Scarbolo, ILRamato 2019, Friuli
14467891   24,50 $

« Ramato » vient du mot italien « rame », qui signifie « cuivre ». Lorsque les raisins de pinot gris — qui doit son nom à la teinte gris-rose de sa peau — sont foulés et que les peaux passent un certain temps au contact du moût, ce dernier prend une teinte cuivrée et une texture un peu plus tannique. 

Le vin distinctif qu’on en tire, appelé ramato, se différencie d’un rosé ou d’un vin orange par son profil hybride, mais surtout par son histoire, intimement liée au Frioul, une région du nord-est de l’Italie, où le pinot gris a été introduit au milieu du XIXe siècle et fut rebaptisé grigio. Traditionnellement, les vignerons du Frioul laissaient les peaux pigmentées du grigio macérer pendant plus ou moins 24 heures avec le moût et produisaient des vins tuilés (de couleur brique) jusque dans les années 1960.

Pendant les décennies qui ont suivi, le succès commercial du pinot grigio comme on le connaît aujourd’hui a été tel que la plupart des vignerons du Nord ont cessé leur production de ramato. Valter Scarbolo est certainement celui qui a le plus contribué à la réhabilitation de cette curiosité frioulane, en lançant une version moderne du fameux ramato dès 1982.

Le pinot gris macère avec les peaux à basse température pendant 18 heures avant le pressurage. (Pour un vin orange, les macérations se poursuivent pendant les fermentations, à plus haute température, ce qui favorise une plus forte extraction.) Ce bref contact avec les peaux enrichit la structure du vin, sans la rendre tannique, et permet également d’extraire un maximum d’arômes, contenus dans la peau des raisins de pinot gris.

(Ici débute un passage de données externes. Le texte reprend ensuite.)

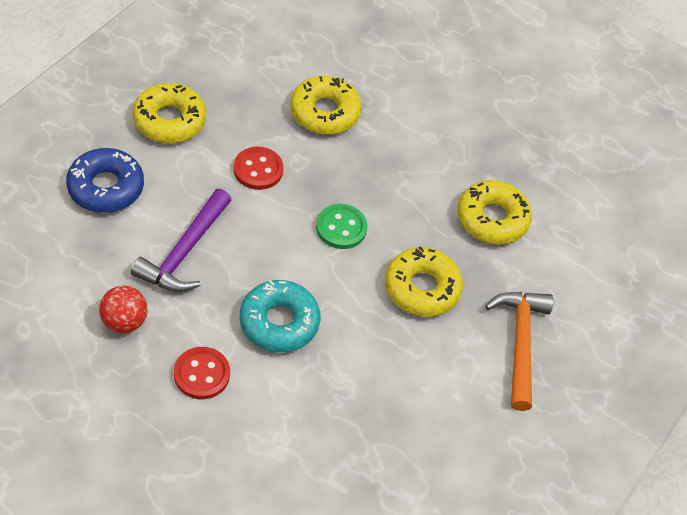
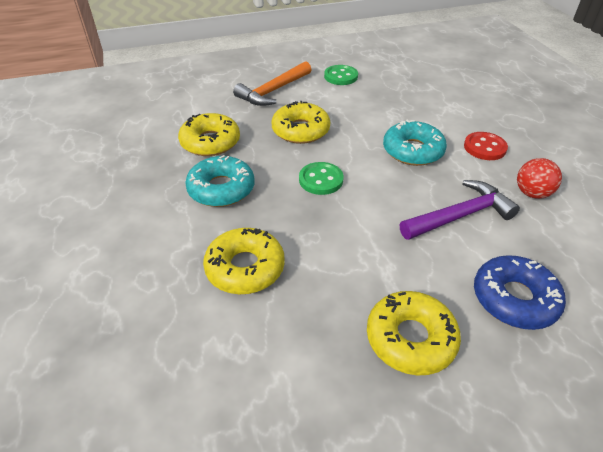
camera: 135 degrees left, 10 degrees down
red button [234,147,283,190] -> none
none -> turquoise donut [185,155,254,207]
none -> green button [324,65,358,85]

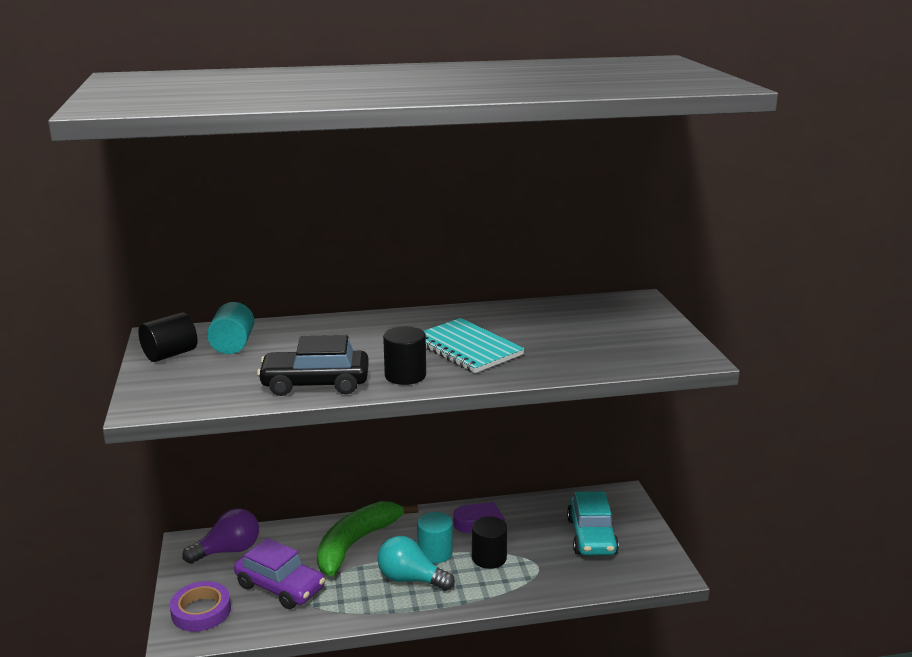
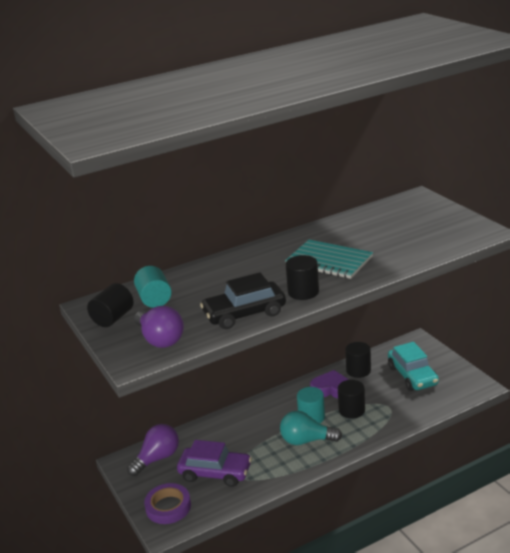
camera: 15 degrees left, 5 degrees up
green banana [317,501,419,576] -> none
none -> purple light bulb [134,306,184,348]
none -> black cylinder [345,342,371,378]

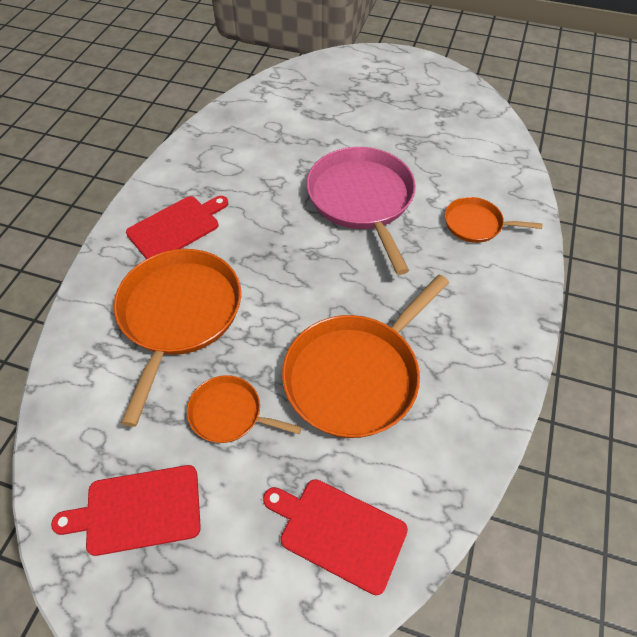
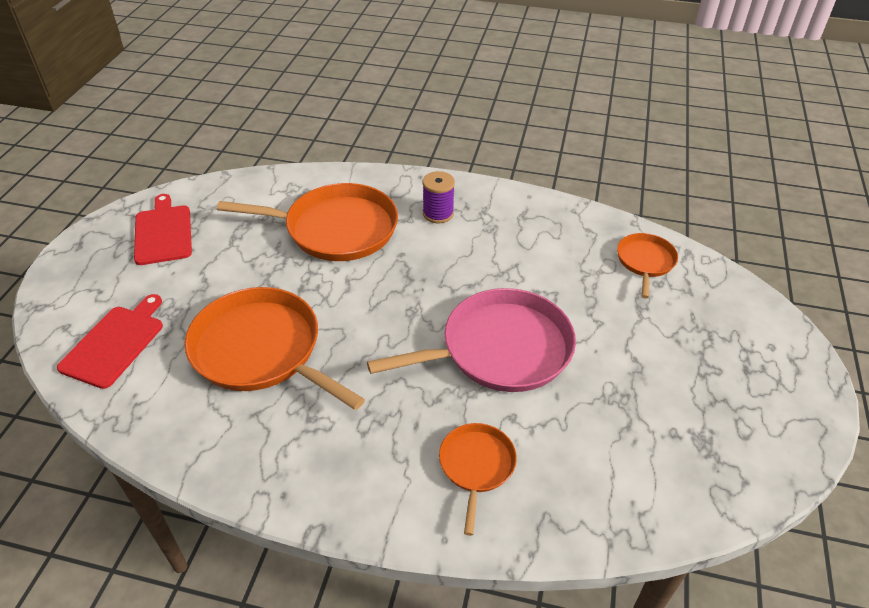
camera: 85 degrees right, 10 degrees down
red cutting board [126,196,228,259] -> purple spool [423,171,455,223]
orange pan [187,375,302,443] -> orange pan moved to [617,233,678,298]

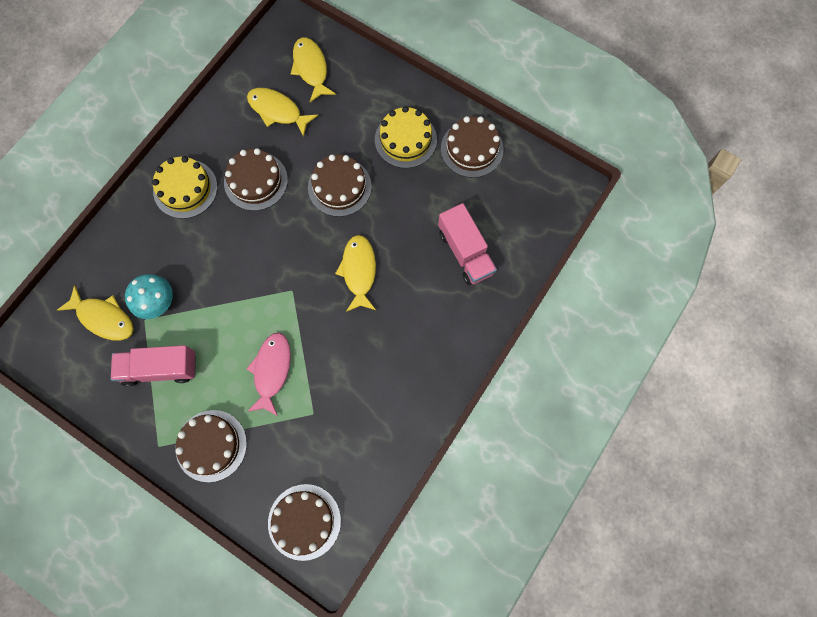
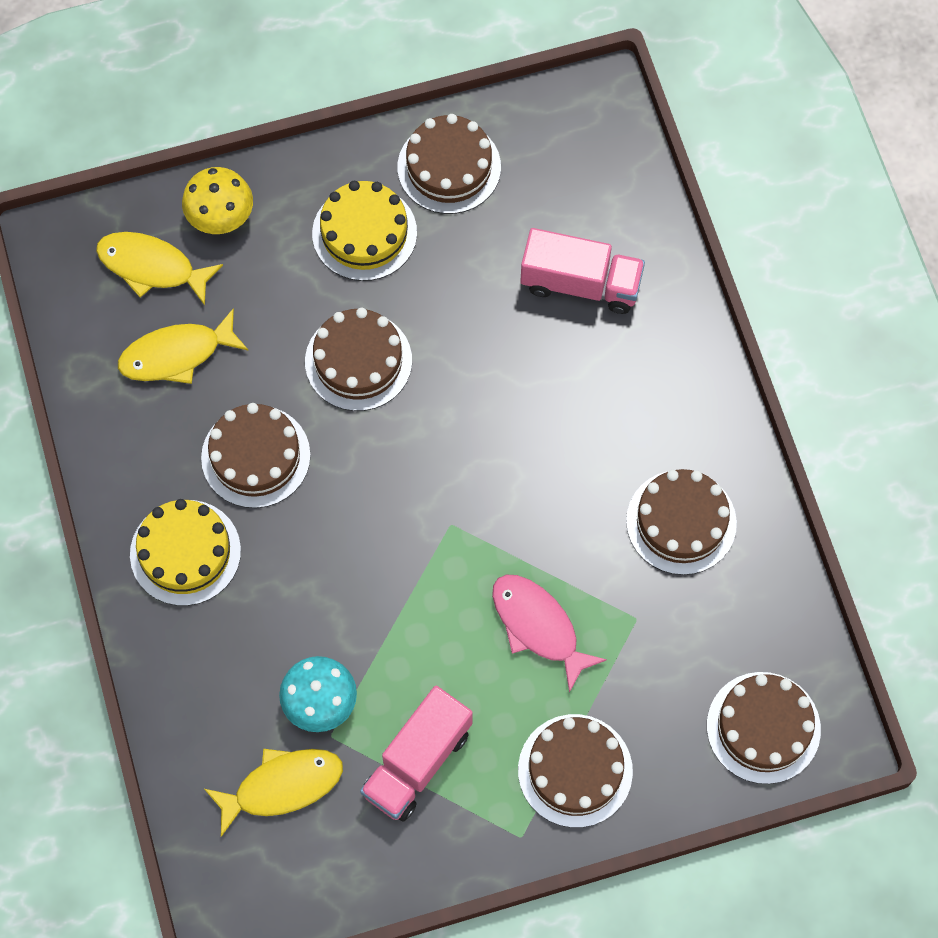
camera: 50 degrees left, 5 degrees down
yellow fish [335,235,376,312] -> none
none -> yellow mushroom [182,167,253,234]
none -> brown cake [626,469,737,575]

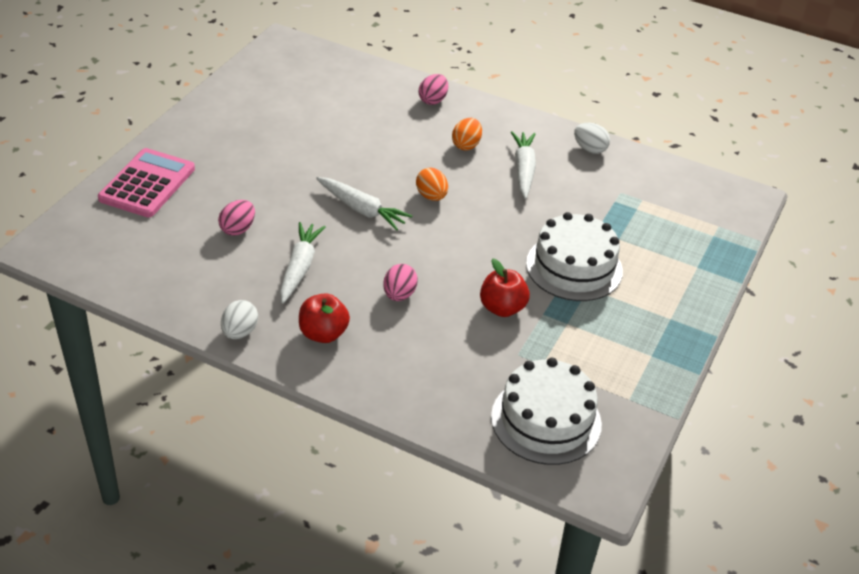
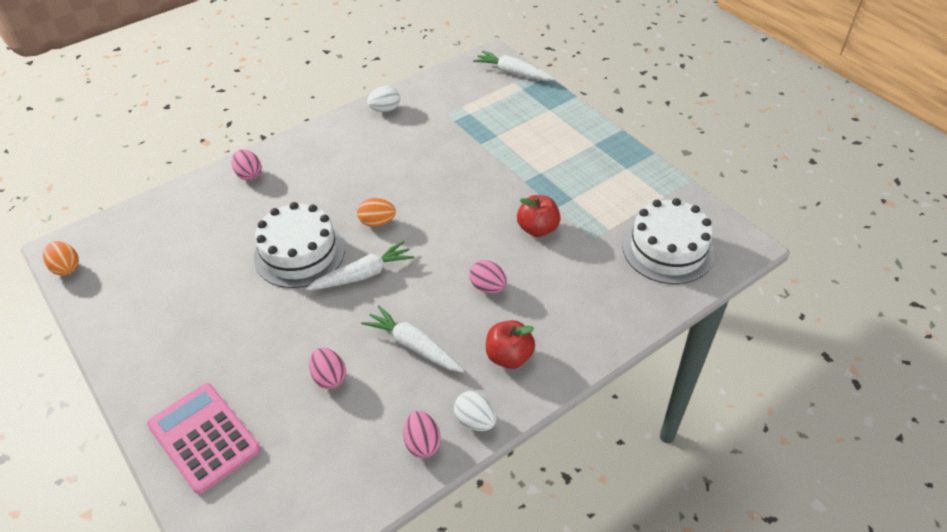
camera: 60 degrees left, 5 degrees up
orange egg [452,118,482,151] -> orange egg moved to [43,241,79,276]
white carrot [511,131,536,199] -> white carrot moved to [473,50,556,81]
white cake [526,212,623,301] -> white cake moved to [254,202,345,288]
none -> pink egg [403,411,441,458]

Le 2019 est assez discret au nez, avec des notes qui évoquent plus la terre que le fruit. La bouche a de la tenue, de jolis parfums d’abricot, d’épices et de thé oolong, auquel le vin emprunte aussi des amers délicats, garants d’une bonne longueur. En le dégustant tôt ce matin, je ne pouvais m’empêcher de penser au souper, convaincue qu’il ferait un malheur avec les tomates et le basilic du jardin. Ou encore avec des chanterelles. Ou peut-être…

Salute !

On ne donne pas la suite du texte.